As the number of students grew, I kept saying yes to everyone. I squeezed sessions into every open hour, even when it meant losing sleep and falling behind in school. Watching people pass their exams and begin military careers made the exhaustion feel worthwhile. To me, caring meant doing everything myself.
Over time, I realized that if the goal was to help more people, the work could not depend on one person alone. With that perspective, I began inviting academically strong peers to tutor alongside me. What surprised me most was that the quality of support didn’t decrease — it improved. Students benefited from different teaching styles, and tutors learned from one another.
In December 2024, we formally organized these efforts into YouthCanDo, a youth-run nonprofit dedicated to providing free academic support to military candidates. What began as individual tutoring evolved into a team built on shared responsibility. We now meet weekly to exchange teaching strategies, reflect on challenges, and support one another as both tutors and learners.
Many of our students had been out of school for years and carried doubts long before they opened a book. We learned to encourage before we taught, and to listen before we explained.

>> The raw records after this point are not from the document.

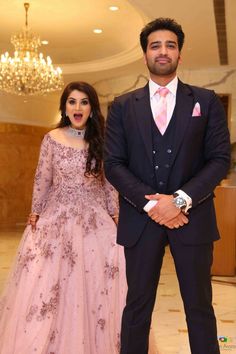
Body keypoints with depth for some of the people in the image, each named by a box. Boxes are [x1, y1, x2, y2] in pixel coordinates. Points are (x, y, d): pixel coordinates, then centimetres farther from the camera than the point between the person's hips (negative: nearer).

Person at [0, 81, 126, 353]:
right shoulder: (52, 139, -2)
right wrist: (35, 213, 7)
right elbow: (42, 180, 4)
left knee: (96, 284, 0)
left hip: (96, 221, 1)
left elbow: (110, 183, 7)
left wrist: (115, 215, 6)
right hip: (57, 219, -1)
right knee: (49, 285, 2)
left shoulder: (101, 141, 2)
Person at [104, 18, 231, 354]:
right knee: (137, 306, 9)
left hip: (192, 217, 0)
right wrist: (150, 203, -12)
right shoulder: (123, 106, 8)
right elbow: (113, 163, 0)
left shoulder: (206, 101, 6)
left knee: (200, 308, 8)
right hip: (140, 219, 1)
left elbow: (220, 159, -1)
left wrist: (180, 200, -14)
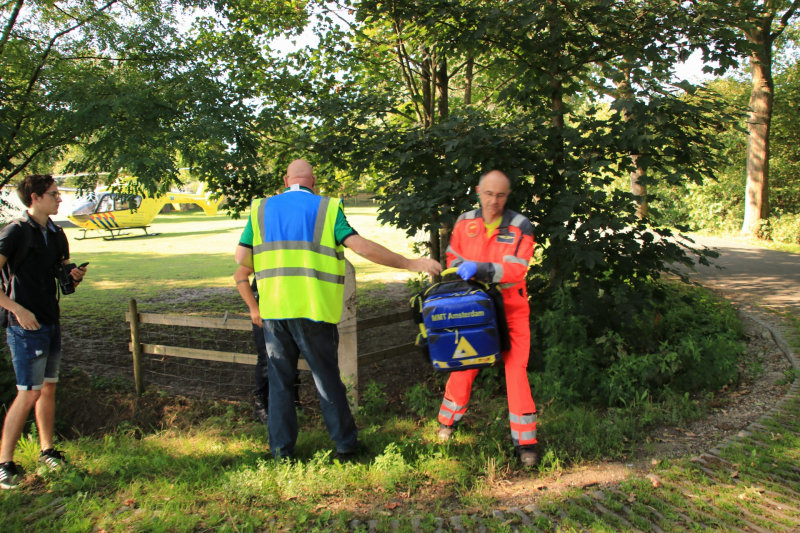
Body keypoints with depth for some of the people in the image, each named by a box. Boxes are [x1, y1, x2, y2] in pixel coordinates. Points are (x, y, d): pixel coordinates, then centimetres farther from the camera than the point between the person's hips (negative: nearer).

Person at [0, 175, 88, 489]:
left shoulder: (56, 234, 10)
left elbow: (65, 277, 21)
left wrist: (75, 277, -2)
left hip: (51, 323, 7)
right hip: (26, 326, -7)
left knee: (48, 389, 14)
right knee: (29, 393, -6)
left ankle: (47, 451, 27)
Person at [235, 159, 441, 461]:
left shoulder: (261, 209, 9)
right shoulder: (327, 208, 0)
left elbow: (241, 258, 6)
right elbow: (360, 246, -11)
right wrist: (409, 264, -7)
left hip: (273, 309, 2)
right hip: (315, 309, -2)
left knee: (280, 380, 14)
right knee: (327, 379, 11)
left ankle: (281, 451, 19)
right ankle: (345, 445, 21)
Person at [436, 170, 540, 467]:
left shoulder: (520, 227, -9)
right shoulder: (464, 223, 0)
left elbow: (516, 269, -18)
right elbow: (453, 258, 11)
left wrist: (480, 269, -30)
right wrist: (462, 270, -11)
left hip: (511, 309, -2)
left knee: (516, 370, -3)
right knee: (464, 365, 9)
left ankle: (525, 441, 7)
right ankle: (448, 420, 32)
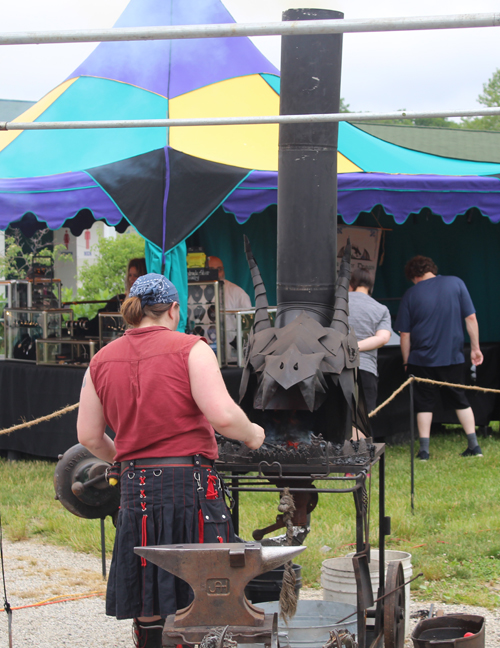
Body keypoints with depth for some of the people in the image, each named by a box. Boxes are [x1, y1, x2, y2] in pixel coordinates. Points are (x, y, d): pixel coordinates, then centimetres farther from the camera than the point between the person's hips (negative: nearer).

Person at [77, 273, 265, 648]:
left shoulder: (102, 361, 9)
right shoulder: (190, 349, -6)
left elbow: (88, 436, 11)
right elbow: (224, 416, -16)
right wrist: (252, 435, 4)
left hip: (135, 487, 4)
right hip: (191, 484, -4)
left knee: (148, 605, 11)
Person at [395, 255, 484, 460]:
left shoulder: (411, 294, -3)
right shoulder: (456, 283, -1)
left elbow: (405, 334, -1)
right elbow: (471, 318, -1)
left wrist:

Sometimes the most important thing to say is, “I know you can do it. Let’s do it together.”
Leading a youth-run organization serving adult learners has taught me humility and accountability. The unique structure of YouthCanDo — high school students tutoring adult military candidates — benefits both sides: while our adult students gain access to free education, our tutors grow through real responsibility and leadership. I have learned that leadership is not about sacrificing yourself at all costs, but about building a team and trusting others.